On November 26, 2023, Roxie Darlene (Dolly) McGuire passed away peacefully at her home in Keno Oregon surrounded by her family and beloved pets. She is survived by her beloved husband Samuel A. McGuire, daughter Bobbie J. of Keno Oregon, son Thomas J. and his family, wife Emily and their daughters Helen and Vivian of Lincoln City Oregon. Extended family members included Alex Tucker of Gervais, Oregon and Bryan Routt of Athol, Idaho, whom both spent some of their teenage years learning from her about the farm and became like sons to her. She is also survived by her brother William Osburn and his wife Sheryl and their four daughters, sister Karen Pankratz, great niece Amanda Eller, and numerous nieces and nephews. And was much loved by those she called friends.

She was preceded in death by both her parents, her eldest brother Mike, and eldest sister Katherine.

She was born in June of 1957 in Fort Morgan, Colorado to Helen Marie and Myron Osburn. The family moved several times before settling on a Dairy farm in Colton Oregon where she was raised and found her love of cattle, and the farming way of life. When she was 15, she met her true love Sam through a mutual friend Jim Barton, at the high school play Brigadoon. After being told that it was near impossible for her to graduate high school early by a guidance counselor so that she could get married, she showed her determination and did indeed graduate at the age of 17, a full year ahead of her class and was married that July.

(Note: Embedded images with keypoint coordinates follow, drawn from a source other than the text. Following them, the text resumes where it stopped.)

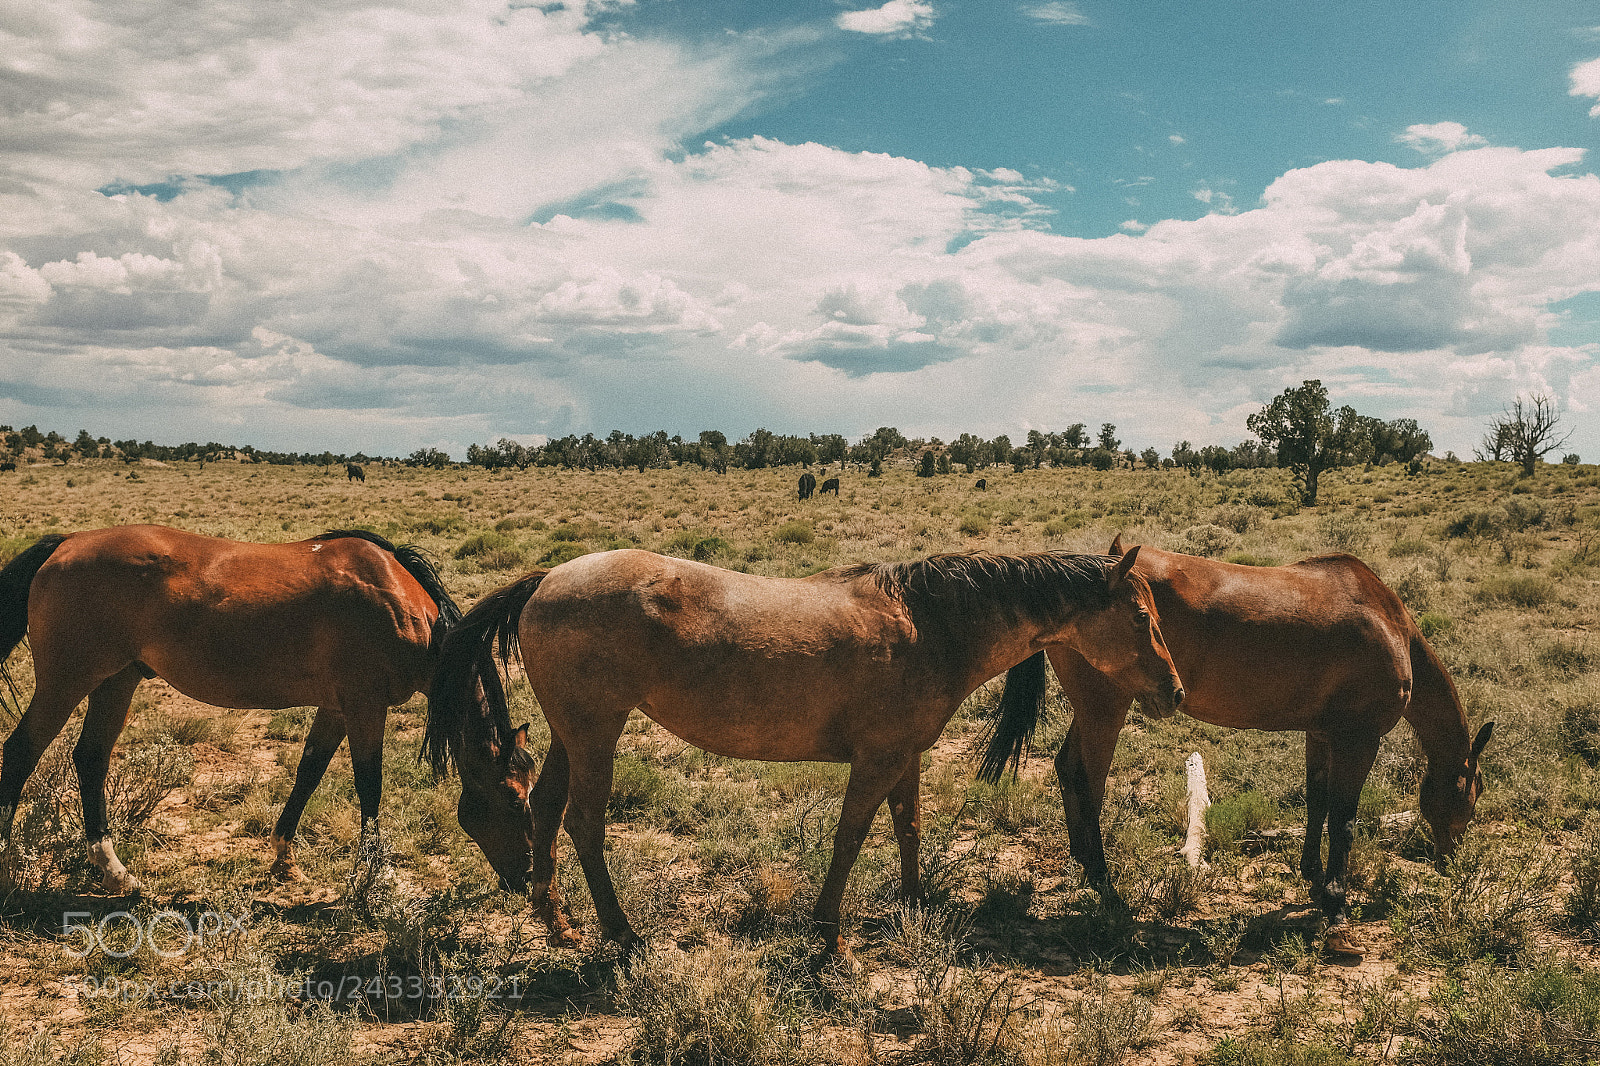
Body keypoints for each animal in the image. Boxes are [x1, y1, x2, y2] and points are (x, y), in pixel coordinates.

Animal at [0, 525, 459, 893]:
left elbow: (309, 771)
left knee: (91, 757)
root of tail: (68, 541)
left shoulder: (335, 707)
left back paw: (116, 872)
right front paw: (375, 873)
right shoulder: (364, 704)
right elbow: (369, 783)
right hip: (66, 683)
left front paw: (284, 857)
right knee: (20, 753)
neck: (396, 598)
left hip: (116, 681)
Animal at [425, 546, 1184, 958]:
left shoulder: (905, 754)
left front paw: (914, 908)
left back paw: (558, 924)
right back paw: (622, 933)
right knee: (584, 822)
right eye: (1141, 616)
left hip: (573, 734)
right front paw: (829, 934)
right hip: (596, 734)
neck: (930, 623)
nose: (1175, 690)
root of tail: (548, 580)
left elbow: (908, 828)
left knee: (546, 810)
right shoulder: (876, 760)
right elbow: (851, 837)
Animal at [982, 535, 1491, 955]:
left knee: (1067, 769)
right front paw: (1337, 907)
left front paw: (1312, 877)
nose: (1451, 857)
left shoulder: (1321, 734)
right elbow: (1344, 821)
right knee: (1088, 780)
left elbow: (1317, 803)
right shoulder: (1358, 740)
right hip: (1105, 709)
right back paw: (1102, 879)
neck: (1391, 624)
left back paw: (1083, 864)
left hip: (1095, 710)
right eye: (1476, 791)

She moved with her husband to Vallejo California while he was in the Navy. Living in the concrete jungle of navy housing was an adjustment for a farm girl accustomed to being able to grow things. So, Sam built her a small, raised bed garden in their small area where she planted veggies including tomatoes, that even though they were still green the tomatoes started to mysteriously disappear, then as they were walking around that block one day, they noticed in the windowsills of other houses, were these perfect green tomatoes trying to ripen. Then they caught some neighborhood kids in the garden one day and she struck a deal with them, that if they protected the garden that they could have some veggies when they ripened, accidentally starting a war in the backyard amongst those who tried to steal the unripe vegetables. But as promised each kid got to take home their prize in the fall. She always had a way with kids, to not only love them but teach them something valuable, and it was something that she continued to do throughout her life. While still in the Navy they welcomed their first child two years later in the fall of 1976 and six months later when his Navy term was up, they moved back Oregon to begin the adventure of homesteading their own piece of property in the wilds of Keno. Two years later their second child arrived during one of the worst storms the state had seen. With the truck seats out for repair and sitting on a bucket, they made the mad dash into town arriving at the hospital with mere minutes to spare.

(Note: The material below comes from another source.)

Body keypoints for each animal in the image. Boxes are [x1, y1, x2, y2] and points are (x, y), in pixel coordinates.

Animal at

The homesteading life is a challenge, one that she rose to. From dealing with predator animals that raided the farm stock to the challenge of the weather. She made it all look easy. She enjoyed being with her animals mostly her cattle, horse, dogs, cats and her burro. She enjoyed being one with nature whether it be at home or out in the woods on one of the many adventures that we as a family had either hunting, camping, fishing, or searching for wild horses. She also enjoyed gardening, growing a huge garden each year to provide vegetables for her family for the next year, that she would can in the hottest part of the summer. She had learned to live by the seasons each major chore that needed to be accomplished had its own timeframe. She also loved her flowers and would make a planter out of anything that she found interesting, whisky barrels, old wagons, an old hay seeder, and an antique wringer washer. She had a love for antiques especially old farm equipment or farm decor of any kind; if it had rust, she loved it.

 She will be greatly missed by those she has left behind, but she has left a legacy of love, love of life, love of nature, love of family and will be forever in our hearts.

The family will be holding a private celebration of life. We are asking that in lieu of flowers that you donate to either Klamath Hospice, or the American Wild Horse Campaign (To protect wild horses and Burros) in her honor.